Selection:
━━━━
Here’s a breakdown of how a statement for a typical accumulation-style super fund may look. But if your super is set up differently, your statement may show different types of information - so ask your financial planner for assistance.
Confused by what all the facts and figures mean on your super statement? We’re here to help translate them.
Balance and transaction summary
Your statement will show your super balance, which is how much you have in your account. You’ll also see a breakdown of all the amounts that have been added to your account (credits) and taken out (debits).
- compulsory employer contributions (eg Super Guarantee)
- voluntary employer contributions (eg salary sacrifice)
- personal contributions
- government contributions
- spouse contributions, and
- earnings on your investments.
- lump sum withdrawals
- administration and investment fees
- insurance premiums
- negative returns on your investments, and
- tax – usually 15% of your contributions and up to 15% on the investment earnings applied to your account.
How and where your money is invested
You can see how much of your money is invested in different asset classes such as cash, fixed interest, property and shares – either as a percentage of your total balance or a dollar value. Your individual rate of return refers to how much your investments have earned overall since your last statement.
━━━━
Material:

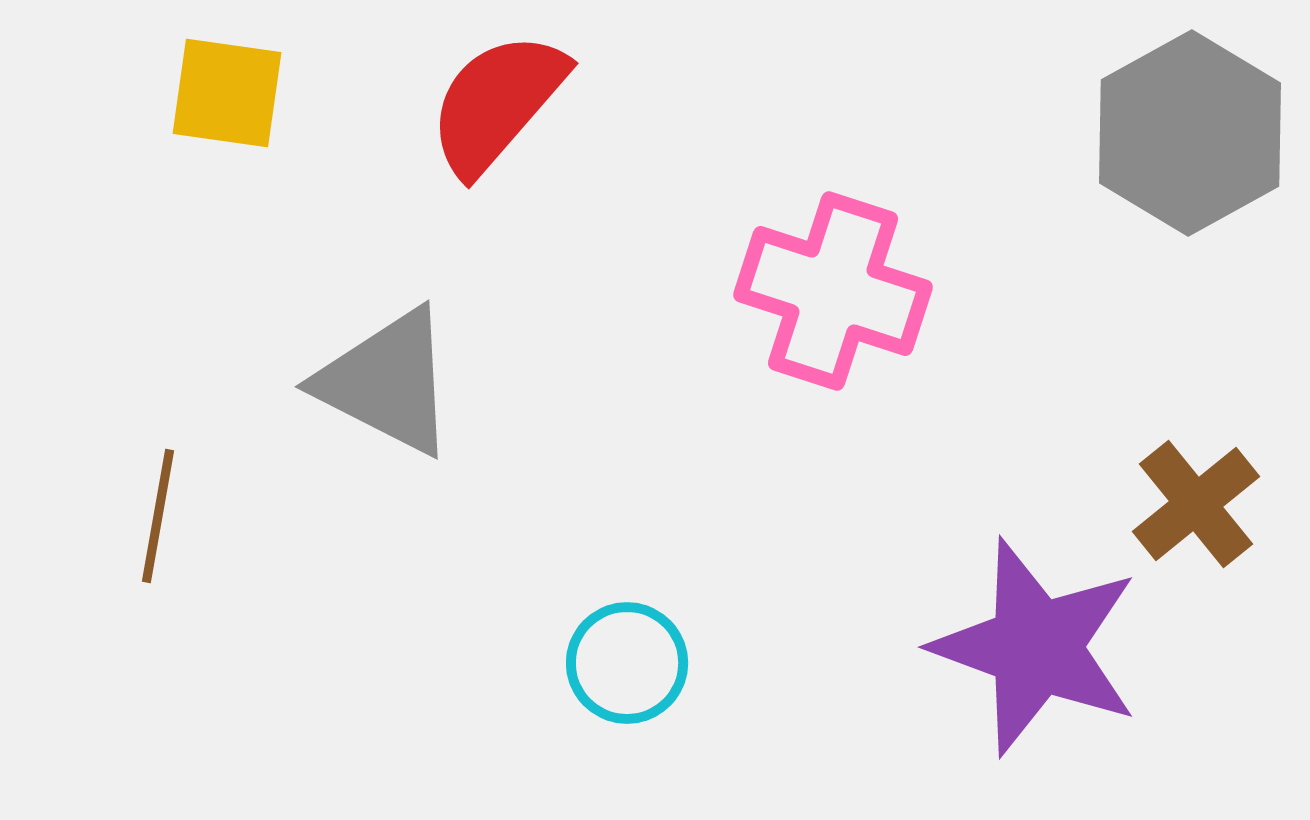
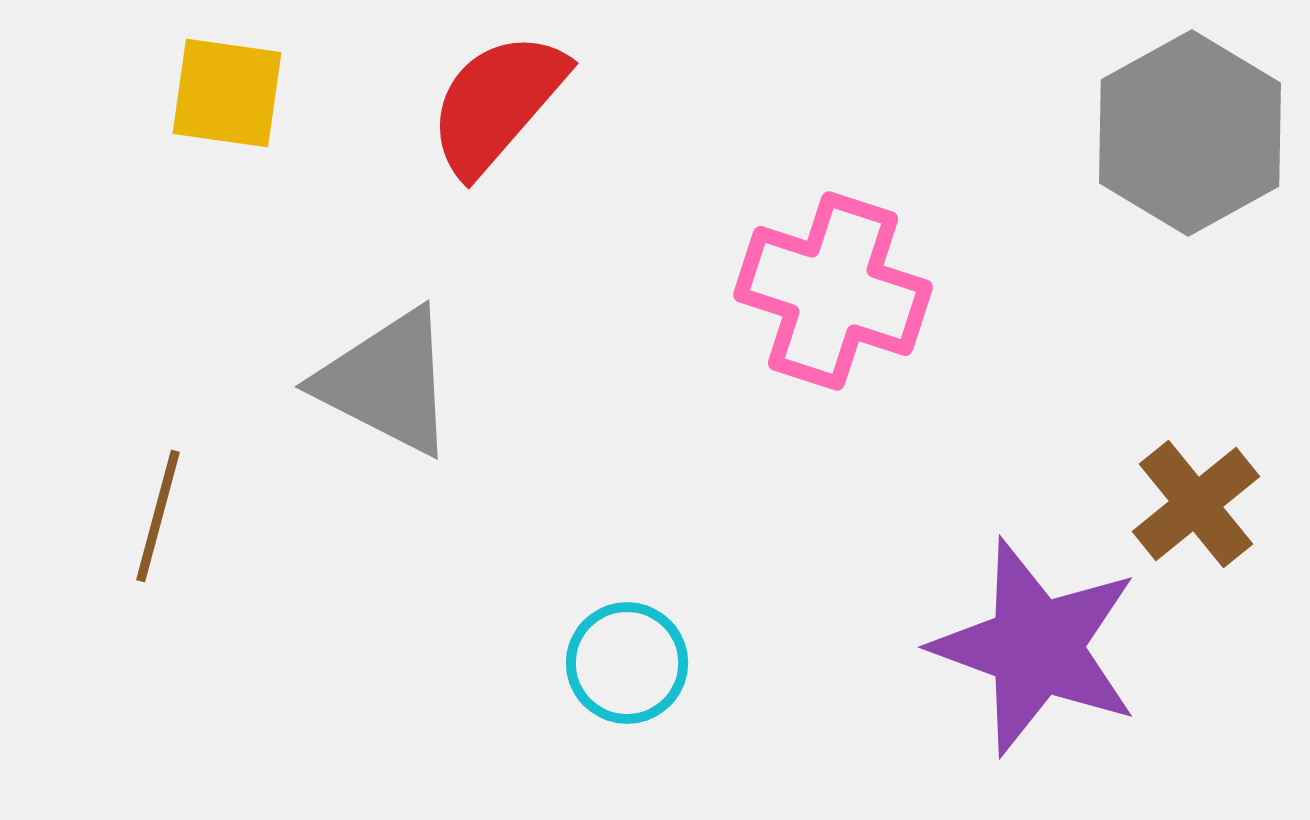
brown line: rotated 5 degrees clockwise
━━━━
What you need to do:
• a. Using the super statement guide, decide whether each statement agrees with it: (i) tax is usually 15% of your contributions; (ii) your individual rate of return shows what your investments have earned since the account was opened; (iii) your investment in each asset class may be shown as a percentage or as a dollar value. Answer yes or no for each, and quote the words of the guide that decide it.
• b. Answer these questions from the super statement guide:
(i) How does the guide describe your super balance?
(ii) Which asset classes does it give as examples?
(iii) Whom should you ask for help if your super is set up differently?
• c. Retype a passage from the super statement guide, starting at the words "Balance and transaction" and ending after the words "(eg salary sacrifice)".
None of the data is needed for this work.

Expected responses:
• a.
(i) Yes: "tax – usually 15% of your contributions"
(ii) No: "how much your investments have earned overall since your last statement"
(iii) Yes: "either as a percentage of your total balance or a dollar value"

• b.
(i) It is how much you have in your account.
(ii) Cash, fixed interest, property and shares.
(iii) Your financial planner.

• c.
Balance and transaction summary
Your statement will show your super balance, which is how much you have in your account. You’ll also see a breakdown of all the amounts that have been added to your account (credits) and taken out (debits).
- compulsory employer contributions (eg Super Guarantee)
- voluntary employer contributions (eg salary sacrifice)